> _The task_
From the entries below, transcribe exactly the lines between the line holding "у, что в действительности большинство попыток" and the line holding "компания, которая может", inclusive; skip all other lines.

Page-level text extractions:
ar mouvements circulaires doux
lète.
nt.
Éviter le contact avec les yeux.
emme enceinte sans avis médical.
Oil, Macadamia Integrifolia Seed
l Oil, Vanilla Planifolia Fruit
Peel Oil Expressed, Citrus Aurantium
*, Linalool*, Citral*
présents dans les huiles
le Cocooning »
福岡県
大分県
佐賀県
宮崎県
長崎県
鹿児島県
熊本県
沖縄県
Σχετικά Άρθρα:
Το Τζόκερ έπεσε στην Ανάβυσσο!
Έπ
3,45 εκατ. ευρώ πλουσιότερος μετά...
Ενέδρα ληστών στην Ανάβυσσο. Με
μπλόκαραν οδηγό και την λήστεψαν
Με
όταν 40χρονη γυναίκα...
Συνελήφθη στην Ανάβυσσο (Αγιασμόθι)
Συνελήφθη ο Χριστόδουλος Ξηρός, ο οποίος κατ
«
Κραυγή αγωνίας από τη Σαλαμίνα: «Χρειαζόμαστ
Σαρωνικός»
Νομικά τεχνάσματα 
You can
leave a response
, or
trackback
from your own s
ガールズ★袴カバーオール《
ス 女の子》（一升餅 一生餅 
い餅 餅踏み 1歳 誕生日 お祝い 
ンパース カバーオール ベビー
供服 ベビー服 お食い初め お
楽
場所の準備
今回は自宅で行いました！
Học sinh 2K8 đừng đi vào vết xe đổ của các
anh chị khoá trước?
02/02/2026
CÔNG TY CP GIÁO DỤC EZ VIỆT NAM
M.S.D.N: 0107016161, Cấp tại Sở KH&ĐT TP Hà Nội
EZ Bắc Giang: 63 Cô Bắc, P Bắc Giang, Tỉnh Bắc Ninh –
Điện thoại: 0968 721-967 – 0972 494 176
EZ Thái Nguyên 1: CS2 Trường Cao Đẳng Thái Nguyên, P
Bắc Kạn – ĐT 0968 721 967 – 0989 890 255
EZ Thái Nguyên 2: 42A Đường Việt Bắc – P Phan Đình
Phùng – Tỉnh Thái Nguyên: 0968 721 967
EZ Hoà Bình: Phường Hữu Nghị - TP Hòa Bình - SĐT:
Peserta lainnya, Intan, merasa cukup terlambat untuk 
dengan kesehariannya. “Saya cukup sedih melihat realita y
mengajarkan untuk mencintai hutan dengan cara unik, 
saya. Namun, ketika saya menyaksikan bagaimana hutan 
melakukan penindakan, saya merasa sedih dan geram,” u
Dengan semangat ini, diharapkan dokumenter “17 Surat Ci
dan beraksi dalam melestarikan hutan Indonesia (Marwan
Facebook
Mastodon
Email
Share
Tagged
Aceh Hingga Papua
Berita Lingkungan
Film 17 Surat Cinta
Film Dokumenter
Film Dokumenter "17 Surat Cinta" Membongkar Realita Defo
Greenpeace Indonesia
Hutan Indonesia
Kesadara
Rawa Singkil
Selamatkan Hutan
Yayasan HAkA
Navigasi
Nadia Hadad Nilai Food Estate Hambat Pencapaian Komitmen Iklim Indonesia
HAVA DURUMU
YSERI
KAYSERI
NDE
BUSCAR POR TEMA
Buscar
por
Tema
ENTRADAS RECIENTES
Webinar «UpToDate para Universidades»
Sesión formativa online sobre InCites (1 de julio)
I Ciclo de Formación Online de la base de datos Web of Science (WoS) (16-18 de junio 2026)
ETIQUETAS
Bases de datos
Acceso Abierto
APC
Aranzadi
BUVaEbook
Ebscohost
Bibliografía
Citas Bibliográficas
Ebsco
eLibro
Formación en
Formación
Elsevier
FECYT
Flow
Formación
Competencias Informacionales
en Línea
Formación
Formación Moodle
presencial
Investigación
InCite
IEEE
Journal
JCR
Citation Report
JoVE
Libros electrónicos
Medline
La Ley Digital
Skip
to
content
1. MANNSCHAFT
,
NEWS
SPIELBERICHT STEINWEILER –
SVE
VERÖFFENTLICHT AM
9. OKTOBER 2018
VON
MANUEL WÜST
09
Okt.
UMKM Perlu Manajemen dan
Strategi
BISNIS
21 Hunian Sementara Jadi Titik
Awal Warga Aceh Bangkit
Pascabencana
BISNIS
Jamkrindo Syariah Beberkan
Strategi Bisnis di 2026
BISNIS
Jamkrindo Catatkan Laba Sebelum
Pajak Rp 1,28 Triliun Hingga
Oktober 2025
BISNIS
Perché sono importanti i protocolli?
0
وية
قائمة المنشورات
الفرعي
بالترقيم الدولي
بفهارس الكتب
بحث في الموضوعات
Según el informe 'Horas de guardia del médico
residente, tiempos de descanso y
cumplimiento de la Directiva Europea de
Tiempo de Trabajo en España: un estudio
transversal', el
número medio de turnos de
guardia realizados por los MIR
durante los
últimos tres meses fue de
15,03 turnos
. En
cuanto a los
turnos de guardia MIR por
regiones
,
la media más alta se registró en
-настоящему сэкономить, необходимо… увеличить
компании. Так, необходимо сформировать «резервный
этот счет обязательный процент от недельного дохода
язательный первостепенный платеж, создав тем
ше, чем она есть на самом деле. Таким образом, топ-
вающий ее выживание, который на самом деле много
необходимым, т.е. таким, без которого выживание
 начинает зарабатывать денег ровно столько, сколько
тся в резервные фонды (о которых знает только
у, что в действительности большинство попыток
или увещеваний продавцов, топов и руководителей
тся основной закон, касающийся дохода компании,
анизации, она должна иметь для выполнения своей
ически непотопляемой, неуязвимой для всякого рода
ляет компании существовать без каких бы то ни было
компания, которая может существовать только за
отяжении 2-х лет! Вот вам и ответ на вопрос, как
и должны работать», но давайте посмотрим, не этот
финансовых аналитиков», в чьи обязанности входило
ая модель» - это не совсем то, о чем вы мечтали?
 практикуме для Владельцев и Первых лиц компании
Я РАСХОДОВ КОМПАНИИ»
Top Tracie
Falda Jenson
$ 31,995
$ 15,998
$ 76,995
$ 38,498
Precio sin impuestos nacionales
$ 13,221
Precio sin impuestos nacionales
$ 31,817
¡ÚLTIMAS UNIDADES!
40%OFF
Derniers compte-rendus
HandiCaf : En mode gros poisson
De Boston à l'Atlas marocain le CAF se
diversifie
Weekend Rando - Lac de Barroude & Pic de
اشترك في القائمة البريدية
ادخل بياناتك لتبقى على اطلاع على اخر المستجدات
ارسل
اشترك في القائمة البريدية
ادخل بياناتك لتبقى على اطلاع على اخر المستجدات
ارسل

> _Answer for the task_
у, что в действительности большинство попыток
или увещеваний продавцов, топов и руководителей
тся основной закон, касающийся дохода компании,
анизации, она должна иметь для выполнения своей
ически непотопляемой, неуязвимой для всякого рода
ляет компании существовать без каких бы то ни было
компания, которая может существовать только за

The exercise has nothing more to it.